Bakuman è, senza mezzi termini, una delle opere più shonen mai uscite da Jump. Forse non ci saranno combattimenti fisici e nemmeno psicologici, ma gli autori si sfidano a colpi di sondaggi e popolarità, e i valori alla base dei manga più popolari di Jump (l'amicizia assoluta, l'amore puro fino a risultare ottuso e l'impegno totale a costo di farsi del male) ci sono tutti. Non necessariamente sono valori credibili o realistici (io, ad esempio, non li ritengo tali), ma è un fatto che siano perfettamente rappresentati in Bakuman, andando a caratterizzare con precisione lo spirito del manga.
Certo, per mio gusto personale ho fatto molta fatica ad accettare le parti da love comedy (ricordo ancora con orrore il volume 8 e il quadrilatero Takagi/Iwase/Aoki/Miyoshi), mentre ho apprezzato molto i vari manga esistenti nell'universo di Bakuman, nonché il fatto che le storyline di ciascun personaggio avessero lo stesso sapore del o dei manga scritti da quell'autore (penso alla demenzialità di Hiramaru, al concetto di storie di nicchia degli Ashirogi o ai personaggi "da uomini" di Fukuda). Il vero difetto però che mi sento di imputargli, più a livello di valori che di trama è l'eccessivo maschilismo di fondo, in base al quale l'unico sogno che Miyoshi può avere è quello di suo marito o il fatto che venga costantemente ripetuto, quasi come un mantra, che sono «cose da uomini», che una donna non può capire, visto che il suo obbiettivo nella vita è (cito a memoria) quello di farsi una famiglia e avere dei figli. Mi rendo pienamente conto che si tratta di un atteggiamento forse ascrivibile alla cultura media (e non solo giapponese) e accettabile da gran parte del pubblico di Jump ma, personalmente, lo trovo alquanto seccante.

Per quanto riguarda i personaggi, a fronte di macchiette e stereotipi che camminano come Nanamine, Kato o gli stessi Azuki e Mashiro, abbiamo grandi caratteri come l'indimenticabile Eiji Niizuma, personaggio completamente folle eppure sfaccettato e interessante, Akira Hattori, la necessaria figura paterna, per non parlare di Yoshida e Hiramaru, spassosi dalla prima all'ultima gag. Menzione d'onore anche per Takagi che, nonostante non spicchi particolarmente per originalità, è uno dei pochi protagonisti di uno shonen a ragionare con la testa e non con la pancia. Una rosa di personaggi, dunque, che rende piacevole e varia la lettura, ma che purtroppo cade qualche volta nel cliché.
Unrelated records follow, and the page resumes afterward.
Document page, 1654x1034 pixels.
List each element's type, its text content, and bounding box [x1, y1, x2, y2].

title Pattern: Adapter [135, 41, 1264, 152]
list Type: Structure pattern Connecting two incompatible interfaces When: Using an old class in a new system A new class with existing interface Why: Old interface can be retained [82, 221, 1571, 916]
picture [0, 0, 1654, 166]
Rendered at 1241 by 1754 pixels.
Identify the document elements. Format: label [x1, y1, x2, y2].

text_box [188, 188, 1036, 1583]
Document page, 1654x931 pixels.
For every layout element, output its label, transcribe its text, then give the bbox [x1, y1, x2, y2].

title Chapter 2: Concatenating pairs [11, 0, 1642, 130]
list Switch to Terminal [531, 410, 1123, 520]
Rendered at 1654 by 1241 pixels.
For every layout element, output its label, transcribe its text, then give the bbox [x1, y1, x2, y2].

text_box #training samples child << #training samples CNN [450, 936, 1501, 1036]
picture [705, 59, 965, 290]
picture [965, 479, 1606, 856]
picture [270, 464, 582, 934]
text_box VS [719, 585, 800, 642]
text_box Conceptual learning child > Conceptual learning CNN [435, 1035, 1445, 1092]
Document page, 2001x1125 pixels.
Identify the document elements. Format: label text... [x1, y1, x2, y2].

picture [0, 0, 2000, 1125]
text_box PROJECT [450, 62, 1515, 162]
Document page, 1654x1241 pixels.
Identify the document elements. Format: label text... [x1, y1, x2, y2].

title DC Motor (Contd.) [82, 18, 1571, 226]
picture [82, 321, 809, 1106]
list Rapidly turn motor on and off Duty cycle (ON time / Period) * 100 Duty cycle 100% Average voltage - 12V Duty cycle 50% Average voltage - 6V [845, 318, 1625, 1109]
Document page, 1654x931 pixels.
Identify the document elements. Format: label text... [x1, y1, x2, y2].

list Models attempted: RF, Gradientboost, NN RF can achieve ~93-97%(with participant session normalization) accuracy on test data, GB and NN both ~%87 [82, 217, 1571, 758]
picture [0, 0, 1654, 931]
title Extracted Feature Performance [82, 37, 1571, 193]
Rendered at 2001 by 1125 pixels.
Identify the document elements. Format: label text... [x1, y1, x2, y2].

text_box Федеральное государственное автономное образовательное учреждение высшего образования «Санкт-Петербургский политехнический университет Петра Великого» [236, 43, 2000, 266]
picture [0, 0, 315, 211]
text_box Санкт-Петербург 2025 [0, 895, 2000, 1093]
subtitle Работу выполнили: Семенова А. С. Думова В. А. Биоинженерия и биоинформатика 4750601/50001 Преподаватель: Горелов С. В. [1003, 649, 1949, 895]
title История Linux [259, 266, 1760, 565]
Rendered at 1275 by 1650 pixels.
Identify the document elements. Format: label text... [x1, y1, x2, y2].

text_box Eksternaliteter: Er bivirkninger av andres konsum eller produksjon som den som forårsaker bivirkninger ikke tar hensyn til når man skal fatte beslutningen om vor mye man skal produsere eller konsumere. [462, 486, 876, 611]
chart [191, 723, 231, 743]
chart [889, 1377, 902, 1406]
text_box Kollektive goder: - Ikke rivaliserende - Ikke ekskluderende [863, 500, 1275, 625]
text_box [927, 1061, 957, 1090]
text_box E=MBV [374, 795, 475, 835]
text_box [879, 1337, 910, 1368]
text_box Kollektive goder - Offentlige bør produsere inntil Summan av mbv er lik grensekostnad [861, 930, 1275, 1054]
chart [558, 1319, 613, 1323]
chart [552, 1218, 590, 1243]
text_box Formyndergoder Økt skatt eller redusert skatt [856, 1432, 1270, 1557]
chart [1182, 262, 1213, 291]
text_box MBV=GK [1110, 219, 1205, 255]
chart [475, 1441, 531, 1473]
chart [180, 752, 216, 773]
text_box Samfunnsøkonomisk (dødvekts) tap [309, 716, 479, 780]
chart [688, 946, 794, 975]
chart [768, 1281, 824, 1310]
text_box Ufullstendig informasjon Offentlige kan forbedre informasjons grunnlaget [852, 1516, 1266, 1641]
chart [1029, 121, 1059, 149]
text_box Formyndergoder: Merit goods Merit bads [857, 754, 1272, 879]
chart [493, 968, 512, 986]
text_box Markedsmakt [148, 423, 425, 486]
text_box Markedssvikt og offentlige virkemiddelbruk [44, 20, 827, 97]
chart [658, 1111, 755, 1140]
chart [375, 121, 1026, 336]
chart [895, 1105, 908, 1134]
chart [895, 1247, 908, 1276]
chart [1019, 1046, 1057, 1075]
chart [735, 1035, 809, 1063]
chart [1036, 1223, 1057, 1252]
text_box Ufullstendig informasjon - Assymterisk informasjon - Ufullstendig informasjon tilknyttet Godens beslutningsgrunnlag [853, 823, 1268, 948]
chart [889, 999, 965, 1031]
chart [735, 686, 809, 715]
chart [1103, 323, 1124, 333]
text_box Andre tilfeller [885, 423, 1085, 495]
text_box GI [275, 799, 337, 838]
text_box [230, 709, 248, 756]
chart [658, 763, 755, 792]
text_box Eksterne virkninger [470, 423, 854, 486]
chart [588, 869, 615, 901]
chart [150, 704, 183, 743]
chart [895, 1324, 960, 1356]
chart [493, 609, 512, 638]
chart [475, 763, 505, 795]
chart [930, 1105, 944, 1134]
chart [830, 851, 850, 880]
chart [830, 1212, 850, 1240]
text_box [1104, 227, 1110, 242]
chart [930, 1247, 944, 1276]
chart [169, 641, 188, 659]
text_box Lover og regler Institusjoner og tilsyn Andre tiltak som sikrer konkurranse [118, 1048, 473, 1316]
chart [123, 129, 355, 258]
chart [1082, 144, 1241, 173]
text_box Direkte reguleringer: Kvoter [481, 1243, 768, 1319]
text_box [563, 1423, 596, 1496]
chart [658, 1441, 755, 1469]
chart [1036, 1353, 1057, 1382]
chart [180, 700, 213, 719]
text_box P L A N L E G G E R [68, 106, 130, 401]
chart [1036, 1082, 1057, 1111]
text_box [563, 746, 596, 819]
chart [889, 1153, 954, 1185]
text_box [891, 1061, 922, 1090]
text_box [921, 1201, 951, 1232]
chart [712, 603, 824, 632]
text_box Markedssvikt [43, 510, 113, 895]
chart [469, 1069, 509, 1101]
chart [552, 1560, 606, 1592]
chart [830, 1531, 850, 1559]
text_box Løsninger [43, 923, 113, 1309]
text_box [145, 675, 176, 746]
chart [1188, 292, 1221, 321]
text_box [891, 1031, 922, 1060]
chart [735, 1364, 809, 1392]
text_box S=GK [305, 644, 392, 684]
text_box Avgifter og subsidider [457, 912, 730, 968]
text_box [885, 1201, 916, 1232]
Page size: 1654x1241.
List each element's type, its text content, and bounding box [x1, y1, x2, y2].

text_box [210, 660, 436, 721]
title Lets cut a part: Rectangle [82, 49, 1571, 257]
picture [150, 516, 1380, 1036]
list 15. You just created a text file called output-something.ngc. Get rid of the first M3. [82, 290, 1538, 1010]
Bakuman è quindi un manga interessante, in grado di appassionare e di farsi apprezzare per sé stesso, senza dover necessariamente rimanere nella scia di Death Note, limitandosi a prendere da quest'ultimo gli elementi più interessanti a livello narrativo (uno su tutti, lo scorrere realistico del tempo), ma senza dovergli nulla più che qualche omaggio, che sia un commento esplicito o la trama (e il finale, simile ma opposto) di Reversi, il manga con cui si avvera il sogno di Mashiro.
Dovendo dare un voto ragionato, lo piazzerei idealmente tra il sette e l'otto, ma nel momento in cui ho chiuso l'ultimo volume e terminato la lettura già sapevo che gli avrei dato un otto.